Quote from gmst:
Earnings - from 134mm to 24mm over 9 months.
Revenue - 425 mm and earnings of 24 mm. So that is like 6% earnings/revenue. What happened to other 400mm? They paid them to their employees???? OR they invested 100mm in new technology etc. and they paid other 300mm to their employees?
Quote from Occam:
For answers to your questions, I'd suggest that you select the S-4 filing from this Web page, which contains the answers to your questions, along with hundreds of pages of other stuff:
http://www.knight.com/investorRelations/secFiling.asp
In particular, note that GETCO had the following top 3 expenses for the 9 months ended Sept 2012, which dominate:
Regulatory, exchange and execution fees $144.7 million
Employee compensation and related benefits $113.9 million
Colocation and data line expenses $63 million
(page 42 of this 583 page document). The document has these types of numbers going back to 2007.

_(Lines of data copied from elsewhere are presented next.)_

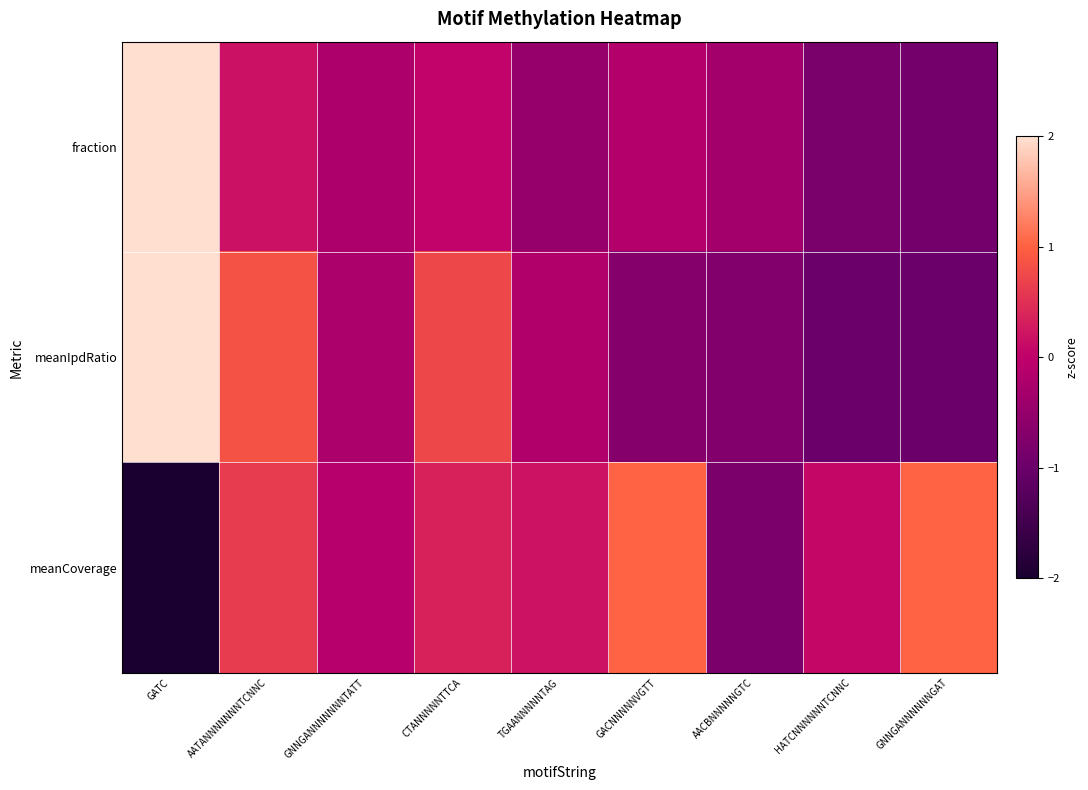

Count the number of data series in this chart.

3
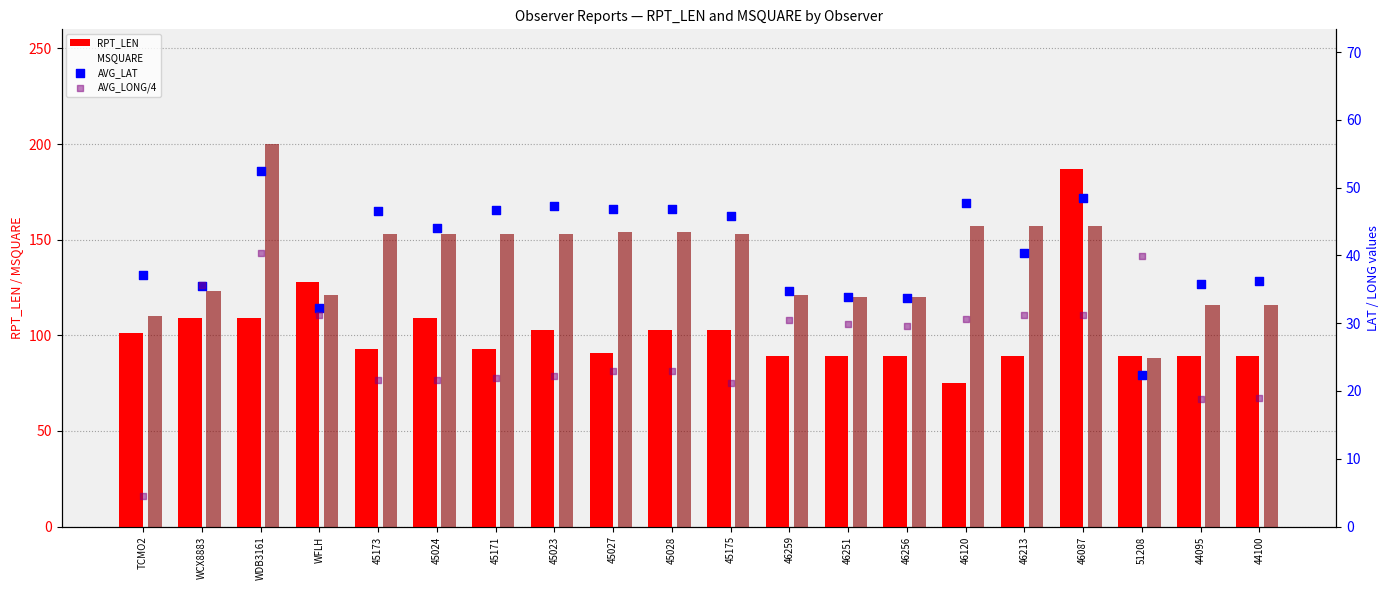

At which category is the sum across all series the highest?

46087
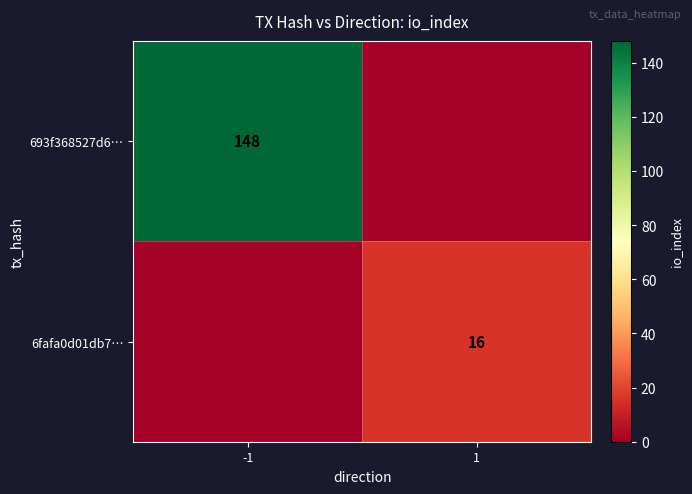

Is it true that 693f368527d6… equals 44 at -1?

False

One comment on your comments, gmst: most individual traders would probably consider $207 million of these expenses (the exchange and colo fees) as items that count against "trading profit", as it's somewhat analogous to commissions and trading platform fees. So really the "trading profit" is more like $212 million over nine months, which is excellent in and of itself, although the trend isn't pretty.
Quote from Occam:
One comment on your comments, gmst: most individual traders would probably consider $207 million of these expenses (the exchange and colo fees) as items that count against "trading profit", as it's somewhat analogous to commissions and trading platform fees. So really the "trading profit" is more like $212 million over nine months, which is excellent in and of itself, although the trend isn't pretty.